Elle parle de son « intellect ». On croirait que c'est quelque chose qui est en train de cuire.
Saint-Georges de Bouhélier veut fortifier l'âme des laboureurs.
19 janvier.
Marcel Boulenger très déprimé par Rostand.
- Quand je vous quitte, dit-il, j'ai envie de travailler douze heures par jour. Puis je vois Rostand, son air abîmé, son oeil vague, et me voilà perdu. Je laisse là mes gros bouquins d'histoire, et je prends un roman du jour, L'Orme du mail, que je lis avec lassitude et désespoir. Rostand m'humilie. Sa femme me disait : « Il me fait peur. » Moi, je n'ai même pas la force de me mettre en colère contre lui. Je ne trouve rien à lui dire, que bonjour. Et c'est fini, c'est le néant.
    Je donnerais un de mes petits doigts pour arriver à lui dire quelque chose qui l'intéresse.
- Oui, dis-je. Rostand est la vivante preuve, à peine vivante, qu'il n'y a rien. Il a eu beaucoup d'influence sur moi. Si je n'étais pas l'auteur des Histoires naturelles, je ne voudrais jamais le voir. Mais je peux faire le malin avec lui : au fond, je sens bien qu'il est une réalisation supérieure à la mienne. C'est le saint de l'indifférence. Il n'y a plus que les questions de théâtre qui l'animent. Entre Le Bargy et moi, il n'hésite pas : il choisit Le Bargy. Je le soupçonne d'être amoureux de Sarah Bernhardt. Il est pendu à l'un de ses rayons. Elle est nécessaire à sa vie, comme le soleil à la terre impersonnelle. Quand il sera mort, j'écrirai sur lui une dizaine de pages qui vaudront, pour leur humanité, les plus belles de Renan.
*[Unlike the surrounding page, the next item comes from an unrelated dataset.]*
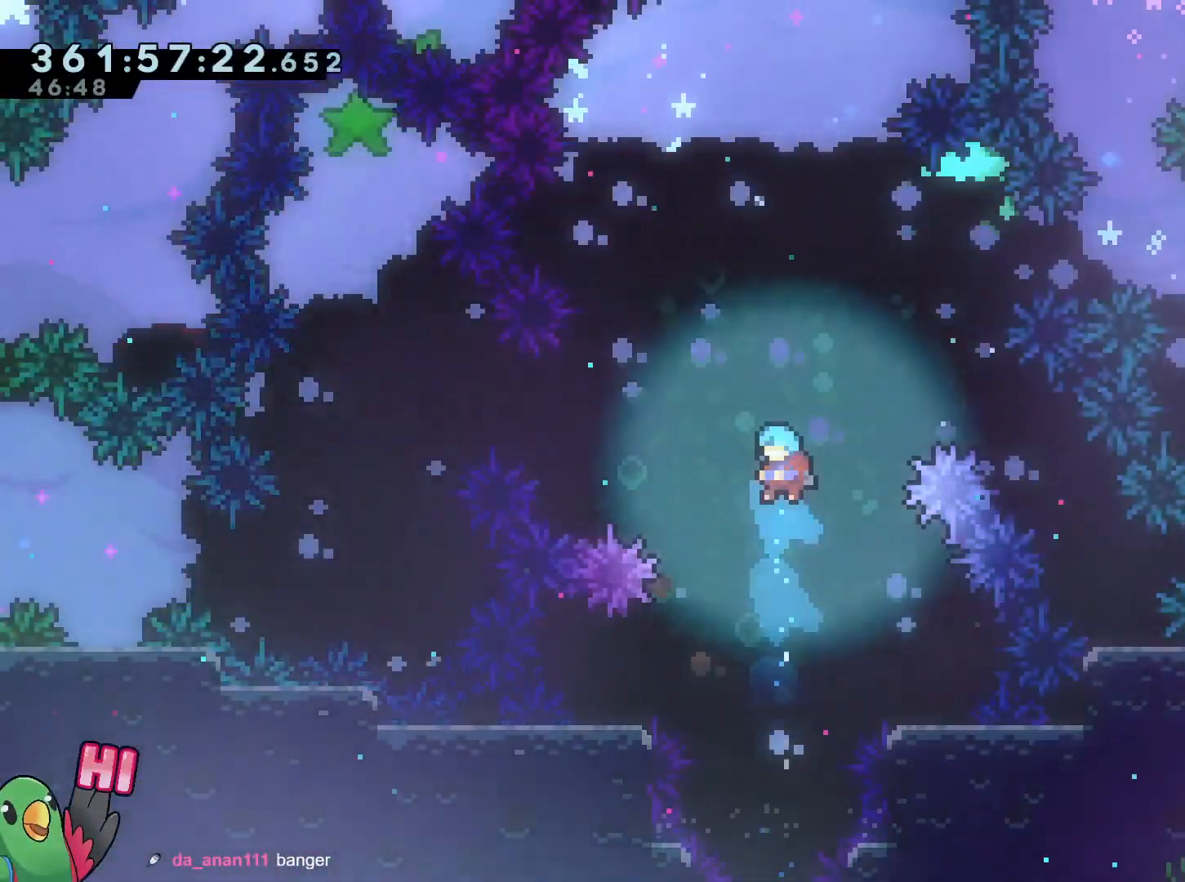
{"buttons": ["R1"], "left_stick": "center", "right_stick": "center", "events": [[117, "left_stick", "right"], [367, "left_stick", "center"]]}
Bret Harte : Récits californiens. Le meilleur de ceux que j'ai lus c'est La Chance du camp rugissant. C'est de l'Edgar Poe pour famille. C'est bien, mais on lui sait trop gré, comme, d'ailleurs, à tous les étrangers, de ses moindres qualités.
21 janvier.
La grande femme dit à son tout petit mari :
- Dépêche-toi de finir, puis tu monteras m'embrasser.
Bucoliques. De loin, je m'attendris sur le sort du père Boussard ; de près, il me répugne comme un pauvre à un riche, et je voudrais bien l'éviter.
    Heureusement qu'il n'y a pas de lépreux à Chaumot ! Jamais je ne pourrais, comme saint François d'Assise, baiser leurs plaies.
Il faut gémir que Renan, avec toute son intelligence, ne soit pas devenu un saint.
22 janvier.
Je dis :
- La vie d'un honnête homme est quelque chose de très plat. Que lui reste-t-il, puisqu'il s'est retranché le désir de plaire ? Il aime sa femme, si l'on peut aimer une femme à qui l'on n'a pas à faire la cour.
- Peut-on tout faire avec sa femme ? dit-elle.
- Quand on y est, il faut se comporter comme les brutes du XIXe siècle.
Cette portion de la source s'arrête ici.